Eventually the threat becomes an existential one. What happens when one tribe wants total domination, destroying all other types of music? Is it better to have separate tribes in separate kingdoms, or does the Troll universe achieve harmony in coexistence?
It’s a nice, especially timely message for kids and parents, though a clunky one at times via the script, written by Jonathan Aibel, Glenn Berger, Maya Forbes, Wallace Wolodarsky and Elizabeth Tippet. We encounter subgenres like K-pop, reggaeton, smooth jazz and yodeling via rogue characters, not quite knowing where they fit in (one character points out that Poppy’s kingdom map, which contains disco, is “outdated”).

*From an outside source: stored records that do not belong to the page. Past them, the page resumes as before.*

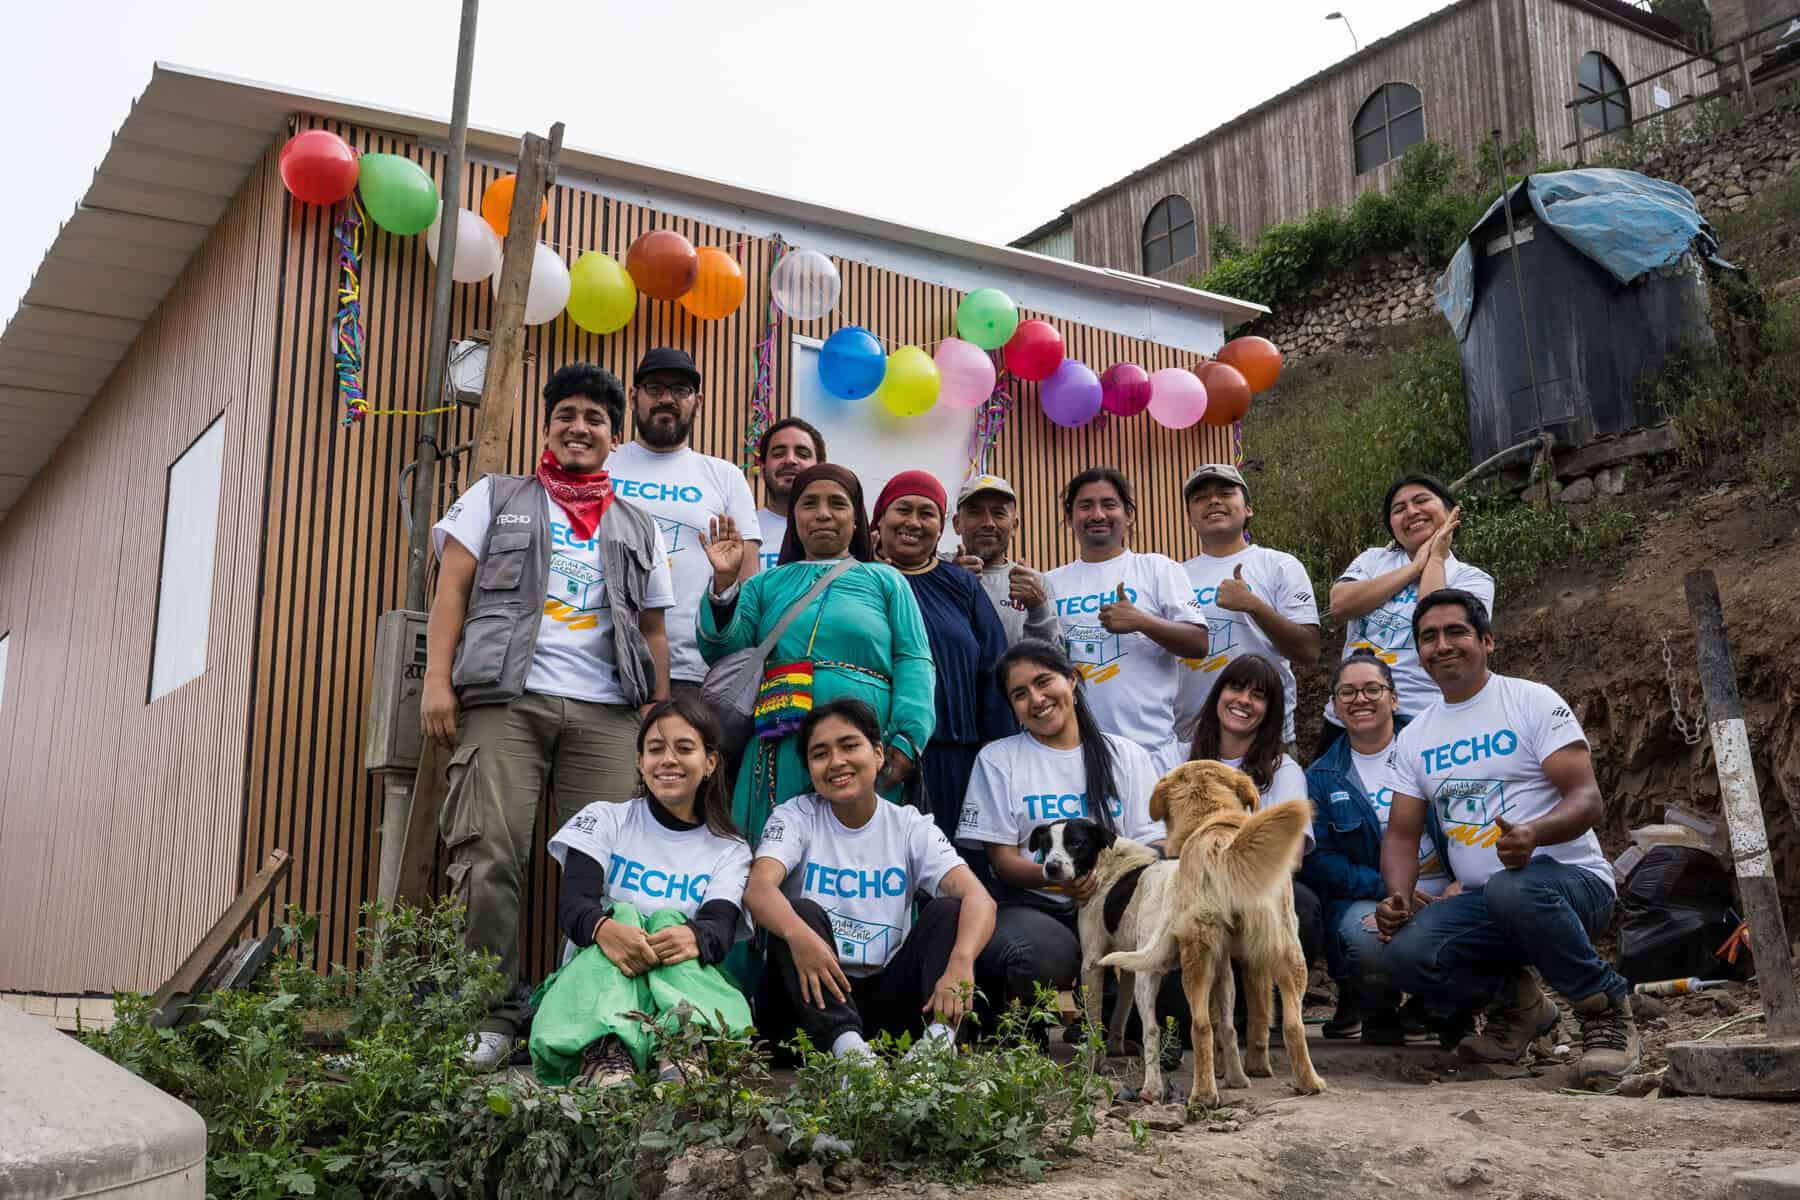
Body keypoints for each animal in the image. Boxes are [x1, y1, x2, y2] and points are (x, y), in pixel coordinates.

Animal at [1036, 820, 1188, 1101]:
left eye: (1076, 843)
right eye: (1046, 845)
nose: (1051, 867)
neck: (1109, 865)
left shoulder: (1093, 963)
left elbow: (1095, 1020)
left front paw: (1095, 1062)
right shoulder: (1129, 962)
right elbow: (1121, 1010)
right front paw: (1116, 1047)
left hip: (1148, 973)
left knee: (1152, 1029)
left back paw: (1152, 1088)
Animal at [1094, 759, 1324, 1108]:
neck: (1212, 818)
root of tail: (1222, 848)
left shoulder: (1217, 959)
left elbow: (1216, 1023)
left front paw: (1223, 1073)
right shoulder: (1236, 960)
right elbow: (1242, 1019)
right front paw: (1245, 1071)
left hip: (1198, 956)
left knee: (1200, 1025)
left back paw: (1203, 1093)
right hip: (1287, 950)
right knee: (1293, 1023)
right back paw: (1309, 1083)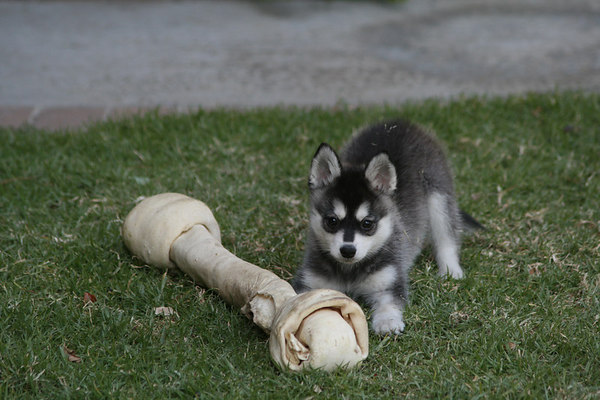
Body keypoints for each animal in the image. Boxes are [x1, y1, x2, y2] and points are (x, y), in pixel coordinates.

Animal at [290, 119, 482, 334]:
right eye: (332, 221)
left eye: (367, 223)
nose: (347, 250)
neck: (350, 272)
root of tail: (401, 123)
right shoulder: (309, 282)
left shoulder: (389, 281)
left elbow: (389, 303)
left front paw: (387, 322)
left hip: (438, 192)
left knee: (446, 236)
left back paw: (451, 270)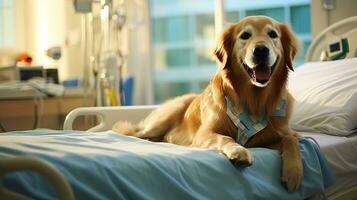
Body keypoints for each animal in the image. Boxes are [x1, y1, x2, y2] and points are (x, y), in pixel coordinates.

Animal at [112, 15, 302, 191]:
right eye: (245, 35)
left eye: (273, 34)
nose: (261, 50)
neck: (253, 100)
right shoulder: (204, 134)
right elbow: (225, 137)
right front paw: (239, 151)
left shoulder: (274, 136)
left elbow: (291, 139)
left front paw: (293, 172)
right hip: (163, 118)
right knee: (132, 133)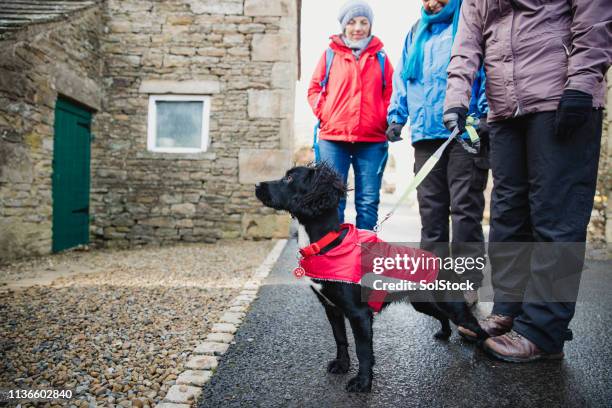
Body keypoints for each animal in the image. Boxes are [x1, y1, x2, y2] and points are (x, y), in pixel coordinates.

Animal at [255, 162, 488, 392]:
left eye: (289, 178)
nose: (256, 184)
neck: (328, 244)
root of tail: (442, 260)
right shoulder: (331, 307)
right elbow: (340, 338)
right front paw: (342, 365)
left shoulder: (359, 313)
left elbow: (363, 350)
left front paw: (363, 382)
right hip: (422, 303)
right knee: (442, 316)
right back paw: (445, 333)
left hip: (451, 304)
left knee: (476, 326)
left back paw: (481, 348)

The Queen of the Hard Rock Trolls eventually reckons with the fact that forcing the homogeneity of hard rock on all the kingdoms makes it impossible to be unique. Branch’s seemingly unrequited love plotline takes a backseat to the tunes. But in the end, the music of the six strings makes the music of the spheres, and that’s something worth singing about.